*** Record extracts

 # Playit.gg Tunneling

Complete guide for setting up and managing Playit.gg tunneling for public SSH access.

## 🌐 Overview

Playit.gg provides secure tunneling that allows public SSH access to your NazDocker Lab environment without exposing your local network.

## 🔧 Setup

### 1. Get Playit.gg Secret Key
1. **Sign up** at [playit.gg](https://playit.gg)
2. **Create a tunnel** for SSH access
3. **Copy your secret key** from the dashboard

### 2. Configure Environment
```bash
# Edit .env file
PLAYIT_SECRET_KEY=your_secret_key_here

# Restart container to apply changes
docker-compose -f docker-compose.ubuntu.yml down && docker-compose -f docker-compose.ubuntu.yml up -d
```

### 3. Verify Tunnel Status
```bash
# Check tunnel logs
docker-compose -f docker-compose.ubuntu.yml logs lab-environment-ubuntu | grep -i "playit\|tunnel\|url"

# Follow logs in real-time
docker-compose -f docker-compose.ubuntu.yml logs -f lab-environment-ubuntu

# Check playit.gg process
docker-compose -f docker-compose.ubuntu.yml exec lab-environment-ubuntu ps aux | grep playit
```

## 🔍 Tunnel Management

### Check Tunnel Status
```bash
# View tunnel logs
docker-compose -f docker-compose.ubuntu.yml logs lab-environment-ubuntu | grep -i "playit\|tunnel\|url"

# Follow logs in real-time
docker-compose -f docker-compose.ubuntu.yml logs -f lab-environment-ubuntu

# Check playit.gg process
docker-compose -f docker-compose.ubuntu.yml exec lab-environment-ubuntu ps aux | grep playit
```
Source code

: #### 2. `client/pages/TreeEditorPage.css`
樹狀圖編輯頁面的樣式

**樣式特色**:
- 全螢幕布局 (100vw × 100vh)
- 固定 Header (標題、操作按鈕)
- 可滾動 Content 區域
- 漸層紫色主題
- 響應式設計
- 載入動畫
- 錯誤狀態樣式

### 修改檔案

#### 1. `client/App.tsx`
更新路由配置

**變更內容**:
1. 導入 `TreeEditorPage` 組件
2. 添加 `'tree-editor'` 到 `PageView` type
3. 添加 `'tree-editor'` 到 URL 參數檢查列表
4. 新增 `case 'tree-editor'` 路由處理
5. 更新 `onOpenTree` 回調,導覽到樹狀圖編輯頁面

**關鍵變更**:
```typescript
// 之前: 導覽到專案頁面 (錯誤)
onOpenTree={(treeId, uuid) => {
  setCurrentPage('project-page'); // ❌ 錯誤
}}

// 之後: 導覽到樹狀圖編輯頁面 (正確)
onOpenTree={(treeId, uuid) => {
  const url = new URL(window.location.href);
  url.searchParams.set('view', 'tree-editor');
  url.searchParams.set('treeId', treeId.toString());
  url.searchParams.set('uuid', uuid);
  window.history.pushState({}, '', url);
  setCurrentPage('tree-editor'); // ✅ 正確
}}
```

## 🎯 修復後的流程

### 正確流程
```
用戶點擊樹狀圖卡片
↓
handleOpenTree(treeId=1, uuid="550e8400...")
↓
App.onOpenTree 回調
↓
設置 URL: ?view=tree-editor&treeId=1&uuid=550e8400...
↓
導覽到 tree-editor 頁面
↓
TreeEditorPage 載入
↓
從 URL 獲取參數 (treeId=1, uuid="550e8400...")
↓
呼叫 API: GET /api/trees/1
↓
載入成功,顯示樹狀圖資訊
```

******

## Task description
Working through the records, find each line containing the word "client" and copy it.

## Reply to the task
: #### 2. `client/pages/TreeEditorPage.css`
#### 1. `client/App.tsx`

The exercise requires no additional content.